WHAT TO DO:
Copy, exactly and without additions, every line in the records below from the one holding "3: (446, 568, 4.62)" through the one holding "34: (433, 415, 9.04)", both ends included.

Collected data:
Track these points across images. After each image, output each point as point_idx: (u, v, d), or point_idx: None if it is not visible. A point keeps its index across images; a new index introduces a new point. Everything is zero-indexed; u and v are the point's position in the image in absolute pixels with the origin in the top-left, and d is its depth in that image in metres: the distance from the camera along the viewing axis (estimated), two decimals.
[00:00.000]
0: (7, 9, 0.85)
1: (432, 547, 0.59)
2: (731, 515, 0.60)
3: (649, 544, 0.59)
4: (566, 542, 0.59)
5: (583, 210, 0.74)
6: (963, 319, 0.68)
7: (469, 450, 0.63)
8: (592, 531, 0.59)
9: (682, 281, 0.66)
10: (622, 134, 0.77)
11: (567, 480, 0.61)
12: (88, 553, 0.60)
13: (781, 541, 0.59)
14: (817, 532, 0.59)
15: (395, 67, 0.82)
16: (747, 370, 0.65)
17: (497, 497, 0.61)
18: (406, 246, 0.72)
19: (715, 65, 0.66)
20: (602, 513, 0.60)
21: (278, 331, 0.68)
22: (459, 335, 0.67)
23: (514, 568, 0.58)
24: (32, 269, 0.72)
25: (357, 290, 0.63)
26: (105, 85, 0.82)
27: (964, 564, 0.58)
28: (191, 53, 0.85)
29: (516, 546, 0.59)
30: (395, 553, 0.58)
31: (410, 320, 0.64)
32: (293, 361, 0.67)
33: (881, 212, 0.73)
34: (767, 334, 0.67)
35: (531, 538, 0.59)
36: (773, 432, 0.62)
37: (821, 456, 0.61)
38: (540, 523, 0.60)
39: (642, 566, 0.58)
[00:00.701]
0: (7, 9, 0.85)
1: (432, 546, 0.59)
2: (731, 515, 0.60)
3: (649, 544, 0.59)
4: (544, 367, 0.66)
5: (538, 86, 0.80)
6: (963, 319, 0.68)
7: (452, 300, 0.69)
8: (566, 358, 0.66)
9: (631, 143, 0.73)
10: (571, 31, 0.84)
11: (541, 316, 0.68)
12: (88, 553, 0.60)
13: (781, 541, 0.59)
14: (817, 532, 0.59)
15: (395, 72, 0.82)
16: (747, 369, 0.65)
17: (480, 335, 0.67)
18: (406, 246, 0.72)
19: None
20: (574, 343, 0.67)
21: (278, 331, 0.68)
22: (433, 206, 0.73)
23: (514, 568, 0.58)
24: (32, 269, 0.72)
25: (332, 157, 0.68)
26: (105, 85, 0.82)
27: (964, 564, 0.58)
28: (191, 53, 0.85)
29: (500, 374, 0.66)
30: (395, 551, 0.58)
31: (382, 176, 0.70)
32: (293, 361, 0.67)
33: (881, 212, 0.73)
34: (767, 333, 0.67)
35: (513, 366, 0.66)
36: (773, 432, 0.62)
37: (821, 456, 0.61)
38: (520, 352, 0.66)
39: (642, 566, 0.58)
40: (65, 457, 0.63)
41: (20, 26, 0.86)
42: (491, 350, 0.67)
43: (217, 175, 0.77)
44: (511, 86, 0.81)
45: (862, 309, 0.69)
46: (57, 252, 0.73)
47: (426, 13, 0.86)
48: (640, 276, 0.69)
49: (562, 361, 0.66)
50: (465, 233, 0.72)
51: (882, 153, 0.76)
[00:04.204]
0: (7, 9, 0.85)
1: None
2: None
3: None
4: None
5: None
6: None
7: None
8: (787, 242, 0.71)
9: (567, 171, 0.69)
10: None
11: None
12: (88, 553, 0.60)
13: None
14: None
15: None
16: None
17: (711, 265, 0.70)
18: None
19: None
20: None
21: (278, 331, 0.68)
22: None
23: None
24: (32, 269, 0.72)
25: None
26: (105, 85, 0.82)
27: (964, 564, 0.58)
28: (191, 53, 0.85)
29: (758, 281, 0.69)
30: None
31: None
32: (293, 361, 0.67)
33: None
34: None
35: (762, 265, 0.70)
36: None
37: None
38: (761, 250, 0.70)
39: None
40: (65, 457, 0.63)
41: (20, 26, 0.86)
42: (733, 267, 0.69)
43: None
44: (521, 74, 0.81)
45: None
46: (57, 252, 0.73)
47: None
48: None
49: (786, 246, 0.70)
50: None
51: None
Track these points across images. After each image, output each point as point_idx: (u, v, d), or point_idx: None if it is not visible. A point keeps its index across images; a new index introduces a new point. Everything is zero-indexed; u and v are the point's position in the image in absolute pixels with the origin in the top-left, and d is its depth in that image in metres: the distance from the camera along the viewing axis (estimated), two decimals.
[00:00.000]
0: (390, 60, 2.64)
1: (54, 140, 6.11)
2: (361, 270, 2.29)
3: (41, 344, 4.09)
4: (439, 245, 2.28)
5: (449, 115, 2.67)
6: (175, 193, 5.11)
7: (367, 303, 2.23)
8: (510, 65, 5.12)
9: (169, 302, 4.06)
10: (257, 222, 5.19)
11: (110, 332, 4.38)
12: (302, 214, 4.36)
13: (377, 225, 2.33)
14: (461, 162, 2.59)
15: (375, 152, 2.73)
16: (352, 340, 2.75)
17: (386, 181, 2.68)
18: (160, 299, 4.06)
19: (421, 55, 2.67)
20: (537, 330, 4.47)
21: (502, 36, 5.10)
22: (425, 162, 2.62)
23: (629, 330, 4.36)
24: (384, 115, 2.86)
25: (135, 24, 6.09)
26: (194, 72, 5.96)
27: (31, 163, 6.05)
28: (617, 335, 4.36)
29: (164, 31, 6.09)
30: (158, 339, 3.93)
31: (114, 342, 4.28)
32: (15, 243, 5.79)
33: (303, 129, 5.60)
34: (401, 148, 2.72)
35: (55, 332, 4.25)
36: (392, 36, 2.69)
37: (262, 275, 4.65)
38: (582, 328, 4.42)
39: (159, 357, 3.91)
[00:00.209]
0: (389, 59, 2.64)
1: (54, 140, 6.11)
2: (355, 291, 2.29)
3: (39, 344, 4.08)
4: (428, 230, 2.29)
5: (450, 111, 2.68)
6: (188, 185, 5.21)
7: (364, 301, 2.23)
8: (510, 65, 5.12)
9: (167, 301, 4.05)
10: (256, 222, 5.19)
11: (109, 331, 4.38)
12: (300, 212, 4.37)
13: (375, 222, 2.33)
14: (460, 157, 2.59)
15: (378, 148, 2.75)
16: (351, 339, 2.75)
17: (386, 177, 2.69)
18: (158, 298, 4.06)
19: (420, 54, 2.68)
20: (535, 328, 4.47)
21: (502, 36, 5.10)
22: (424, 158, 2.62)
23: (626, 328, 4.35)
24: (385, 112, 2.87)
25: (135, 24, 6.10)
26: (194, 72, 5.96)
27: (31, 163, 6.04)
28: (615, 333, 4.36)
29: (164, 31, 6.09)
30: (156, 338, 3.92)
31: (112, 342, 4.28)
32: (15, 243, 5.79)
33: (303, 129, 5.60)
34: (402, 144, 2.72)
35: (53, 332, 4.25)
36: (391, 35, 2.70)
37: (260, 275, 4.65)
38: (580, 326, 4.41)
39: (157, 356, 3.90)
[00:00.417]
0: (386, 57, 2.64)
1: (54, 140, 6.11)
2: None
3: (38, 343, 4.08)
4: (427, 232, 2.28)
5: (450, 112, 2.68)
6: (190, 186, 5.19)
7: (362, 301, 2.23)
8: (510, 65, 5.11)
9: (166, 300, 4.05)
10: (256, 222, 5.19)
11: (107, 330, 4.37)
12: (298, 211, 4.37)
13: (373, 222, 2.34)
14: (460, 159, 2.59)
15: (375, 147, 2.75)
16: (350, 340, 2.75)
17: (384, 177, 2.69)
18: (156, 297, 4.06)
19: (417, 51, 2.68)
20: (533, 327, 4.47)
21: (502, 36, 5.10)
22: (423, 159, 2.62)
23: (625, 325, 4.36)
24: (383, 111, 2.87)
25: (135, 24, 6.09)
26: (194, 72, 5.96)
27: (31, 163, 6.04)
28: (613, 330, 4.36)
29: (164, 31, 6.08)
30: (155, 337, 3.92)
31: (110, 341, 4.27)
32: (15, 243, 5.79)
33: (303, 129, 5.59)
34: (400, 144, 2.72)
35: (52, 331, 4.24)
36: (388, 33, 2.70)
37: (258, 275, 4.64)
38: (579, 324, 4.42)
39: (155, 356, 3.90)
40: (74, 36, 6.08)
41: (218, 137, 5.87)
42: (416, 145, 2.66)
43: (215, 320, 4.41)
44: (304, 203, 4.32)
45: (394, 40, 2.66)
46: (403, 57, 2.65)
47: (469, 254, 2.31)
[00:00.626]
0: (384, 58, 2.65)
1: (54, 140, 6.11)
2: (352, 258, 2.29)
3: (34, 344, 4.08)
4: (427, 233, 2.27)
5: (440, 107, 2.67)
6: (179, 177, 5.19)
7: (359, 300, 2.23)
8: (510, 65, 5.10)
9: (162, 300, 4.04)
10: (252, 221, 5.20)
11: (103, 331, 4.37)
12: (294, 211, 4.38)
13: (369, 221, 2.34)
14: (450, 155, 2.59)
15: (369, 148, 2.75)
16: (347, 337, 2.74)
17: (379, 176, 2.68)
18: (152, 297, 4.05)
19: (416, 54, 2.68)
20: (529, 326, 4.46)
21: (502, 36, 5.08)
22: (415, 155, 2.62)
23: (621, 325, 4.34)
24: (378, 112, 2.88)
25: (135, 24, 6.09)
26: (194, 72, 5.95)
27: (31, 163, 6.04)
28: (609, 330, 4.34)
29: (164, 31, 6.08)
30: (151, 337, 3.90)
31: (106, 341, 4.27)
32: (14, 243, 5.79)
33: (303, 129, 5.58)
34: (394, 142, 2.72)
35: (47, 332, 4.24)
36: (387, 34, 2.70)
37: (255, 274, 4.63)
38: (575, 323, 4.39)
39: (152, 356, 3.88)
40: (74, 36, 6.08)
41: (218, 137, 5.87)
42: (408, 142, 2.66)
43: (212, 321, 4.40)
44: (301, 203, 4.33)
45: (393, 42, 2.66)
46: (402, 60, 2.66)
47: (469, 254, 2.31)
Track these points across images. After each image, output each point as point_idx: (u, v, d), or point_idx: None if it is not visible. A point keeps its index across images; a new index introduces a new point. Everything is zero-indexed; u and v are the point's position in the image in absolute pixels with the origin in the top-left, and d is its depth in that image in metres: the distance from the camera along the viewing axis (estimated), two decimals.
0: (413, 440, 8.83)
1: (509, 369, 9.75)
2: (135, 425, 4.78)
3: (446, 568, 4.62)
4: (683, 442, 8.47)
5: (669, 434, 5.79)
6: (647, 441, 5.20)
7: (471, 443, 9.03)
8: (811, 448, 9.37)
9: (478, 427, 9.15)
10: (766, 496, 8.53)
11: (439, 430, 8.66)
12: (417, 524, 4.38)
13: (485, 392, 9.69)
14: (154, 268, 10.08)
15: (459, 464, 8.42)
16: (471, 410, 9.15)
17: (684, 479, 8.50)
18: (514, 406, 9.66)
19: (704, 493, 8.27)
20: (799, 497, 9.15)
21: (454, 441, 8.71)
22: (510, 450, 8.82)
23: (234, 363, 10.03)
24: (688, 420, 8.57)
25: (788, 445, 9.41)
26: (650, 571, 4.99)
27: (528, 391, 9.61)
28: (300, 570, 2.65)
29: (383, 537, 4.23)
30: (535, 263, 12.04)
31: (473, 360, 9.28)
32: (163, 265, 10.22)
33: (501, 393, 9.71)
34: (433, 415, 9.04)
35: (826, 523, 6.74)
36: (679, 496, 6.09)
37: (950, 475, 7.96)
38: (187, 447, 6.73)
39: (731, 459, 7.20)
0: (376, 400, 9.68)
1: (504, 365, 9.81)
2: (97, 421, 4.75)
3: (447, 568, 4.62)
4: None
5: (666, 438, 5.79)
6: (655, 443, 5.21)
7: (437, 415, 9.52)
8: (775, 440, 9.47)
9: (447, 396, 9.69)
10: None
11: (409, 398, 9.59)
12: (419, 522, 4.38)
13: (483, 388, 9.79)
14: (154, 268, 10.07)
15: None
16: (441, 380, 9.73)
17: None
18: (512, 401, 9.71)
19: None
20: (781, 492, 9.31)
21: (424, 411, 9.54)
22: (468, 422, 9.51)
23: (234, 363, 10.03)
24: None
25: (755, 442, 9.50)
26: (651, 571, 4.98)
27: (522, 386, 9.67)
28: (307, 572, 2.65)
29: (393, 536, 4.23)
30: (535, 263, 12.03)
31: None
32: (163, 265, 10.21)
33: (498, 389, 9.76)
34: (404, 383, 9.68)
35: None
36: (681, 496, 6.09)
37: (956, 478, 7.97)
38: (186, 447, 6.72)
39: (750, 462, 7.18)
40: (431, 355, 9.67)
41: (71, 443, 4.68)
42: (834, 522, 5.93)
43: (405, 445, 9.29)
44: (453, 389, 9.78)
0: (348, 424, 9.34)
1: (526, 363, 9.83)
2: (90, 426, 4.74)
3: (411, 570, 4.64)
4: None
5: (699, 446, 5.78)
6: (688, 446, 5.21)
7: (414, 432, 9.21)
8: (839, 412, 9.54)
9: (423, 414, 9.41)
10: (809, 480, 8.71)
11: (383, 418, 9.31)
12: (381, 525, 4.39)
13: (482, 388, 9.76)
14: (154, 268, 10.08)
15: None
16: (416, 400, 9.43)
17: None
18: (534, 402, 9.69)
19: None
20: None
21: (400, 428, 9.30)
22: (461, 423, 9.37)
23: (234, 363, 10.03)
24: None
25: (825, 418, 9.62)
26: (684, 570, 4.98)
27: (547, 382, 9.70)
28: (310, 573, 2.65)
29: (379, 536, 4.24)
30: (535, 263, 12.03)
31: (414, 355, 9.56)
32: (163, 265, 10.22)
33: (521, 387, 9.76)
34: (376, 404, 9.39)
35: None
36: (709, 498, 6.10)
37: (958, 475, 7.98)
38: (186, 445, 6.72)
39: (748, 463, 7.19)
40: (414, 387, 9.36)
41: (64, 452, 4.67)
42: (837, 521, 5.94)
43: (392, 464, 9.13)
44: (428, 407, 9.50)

SOLUTION TO THE EXERCISE:
3: (446, 568, 4.62)
4: (683, 442, 8.47)
5: (669, 434, 5.79)
6: (647, 441, 5.20)
7: (471, 443, 9.03)
8: (811, 448, 9.37)
9: (478, 427, 9.15)
10: (766, 496, 8.53)
11: (439, 430, 8.66)
12: (417, 524, 4.38)
13: (485, 392, 9.69)
14: (154, 268, 10.08)
15: (459, 464, 8.42)
16: (471, 410, 9.15)
17: (684, 479, 8.50)
18: (514, 406, 9.66)
19: (704, 493, 8.27)
20: (799, 497, 9.15)
21: (454, 441, 8.71)
22: (510, 450, 8.82)
23: (234, 363, 10.03)
24: (688, 420, 8.57)
25: (788, 445, 9.41)
26: (650, 571, 4.99)
27: (528, 391, 9.61)
28: (300, 570, 2.65)
29: (383, 537, 4.23)
30: (535, 263, 12.04)
31: (473, 360, 9.28)
32: (163, 265, 10.22)
33: (501, 393, 9.71)
34: (433, 415, 9.04)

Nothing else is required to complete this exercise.